Objective: To investigate evolution of cerebral arteriopathy in children with arterial ischemic stroke (AIS) and its influence on recurrence.
Methods: Arteriopathy severity was graded on serial magnetic resonance angiograms from 50 children with first AIS; diagnostic categories were assigned.
Results: Arteriopathy affected 72 arteries in 43 of 50 children. Five had clinical recurrence, with reinfarction in four; another had clinically silent reinfarction. Twelve children (24%; 4 with recurrence) had progressive arteriopathy. Arteriopathy improved in 24 patients (including 1 with recurrent transient ischemic attacks) and was stable in 7 patients. Magnetic resonance angiograms remained normal in seven patients; one had recurrent stroke. Diagnoses were transient cerebral arteriopathy (n = 24), chronic cerebral arteriopathy (n = 11), arterial dissection (n = 3), possible moyamoya (n = 2), primary moyamoya (n = 1), dysplastic arteriopathy (n = 1), and cerebral vasculitis (n = 1).
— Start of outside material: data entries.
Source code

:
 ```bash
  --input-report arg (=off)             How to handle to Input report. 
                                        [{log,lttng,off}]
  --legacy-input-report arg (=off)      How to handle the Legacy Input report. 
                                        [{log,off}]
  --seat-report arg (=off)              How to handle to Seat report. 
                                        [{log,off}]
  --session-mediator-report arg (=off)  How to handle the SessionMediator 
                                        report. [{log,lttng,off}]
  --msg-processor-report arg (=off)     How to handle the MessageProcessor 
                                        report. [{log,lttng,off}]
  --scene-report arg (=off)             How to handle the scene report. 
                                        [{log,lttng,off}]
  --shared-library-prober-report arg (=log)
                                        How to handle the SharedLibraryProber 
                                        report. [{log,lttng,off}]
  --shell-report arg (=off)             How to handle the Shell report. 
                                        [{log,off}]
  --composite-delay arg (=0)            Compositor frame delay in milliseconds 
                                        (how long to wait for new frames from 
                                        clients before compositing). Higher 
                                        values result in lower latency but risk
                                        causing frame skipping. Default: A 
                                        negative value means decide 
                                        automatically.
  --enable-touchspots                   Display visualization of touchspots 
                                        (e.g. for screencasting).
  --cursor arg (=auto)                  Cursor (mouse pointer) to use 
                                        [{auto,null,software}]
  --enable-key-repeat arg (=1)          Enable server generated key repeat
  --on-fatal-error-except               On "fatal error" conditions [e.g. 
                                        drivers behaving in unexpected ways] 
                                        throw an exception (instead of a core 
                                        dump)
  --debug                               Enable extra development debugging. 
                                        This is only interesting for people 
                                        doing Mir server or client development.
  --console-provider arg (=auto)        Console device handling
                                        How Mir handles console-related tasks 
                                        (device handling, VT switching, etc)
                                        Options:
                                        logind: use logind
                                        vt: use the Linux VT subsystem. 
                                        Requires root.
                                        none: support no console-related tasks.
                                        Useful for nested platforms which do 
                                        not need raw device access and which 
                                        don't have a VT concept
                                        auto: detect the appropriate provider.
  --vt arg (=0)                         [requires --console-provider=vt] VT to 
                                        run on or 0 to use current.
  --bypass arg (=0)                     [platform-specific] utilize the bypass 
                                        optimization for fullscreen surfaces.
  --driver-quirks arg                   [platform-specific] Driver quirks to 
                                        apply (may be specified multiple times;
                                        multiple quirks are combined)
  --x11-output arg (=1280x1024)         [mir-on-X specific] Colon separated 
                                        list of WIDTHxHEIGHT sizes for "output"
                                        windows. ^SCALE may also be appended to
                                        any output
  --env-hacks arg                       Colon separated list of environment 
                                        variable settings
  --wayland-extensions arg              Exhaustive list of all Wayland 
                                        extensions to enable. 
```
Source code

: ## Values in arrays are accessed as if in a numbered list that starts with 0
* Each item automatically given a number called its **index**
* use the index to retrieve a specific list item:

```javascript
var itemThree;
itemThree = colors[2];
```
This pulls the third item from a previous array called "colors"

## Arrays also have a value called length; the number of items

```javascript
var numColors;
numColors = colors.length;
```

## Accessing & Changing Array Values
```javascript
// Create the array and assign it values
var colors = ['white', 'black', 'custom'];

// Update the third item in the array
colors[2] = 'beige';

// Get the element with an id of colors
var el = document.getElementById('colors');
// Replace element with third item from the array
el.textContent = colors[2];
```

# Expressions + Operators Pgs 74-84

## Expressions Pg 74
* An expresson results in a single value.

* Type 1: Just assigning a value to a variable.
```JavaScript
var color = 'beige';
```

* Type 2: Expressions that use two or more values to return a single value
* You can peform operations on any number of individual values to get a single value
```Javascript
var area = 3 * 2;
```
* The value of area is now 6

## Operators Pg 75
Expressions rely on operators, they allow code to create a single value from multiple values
Some of the first two categories could represent thromboembolic arterial occlusion with recanalization. The hazard of recurrence was three times higher when arterial disease had progressed (Cox regression hazard ratio, 3.2; 95% confidence intervals, 0.5-20.3; p = 0.22). After adjustment for age and number of AIS risk factors, the hazard ratio was 3.1 (95% confidence interval, 0.4-22.2; p = 0.27).
Interpretation: Arteriopathy frequently progresses after childhood AIS. Further studies are needed to examine the relationship between progressive arteriopathy and recurrence.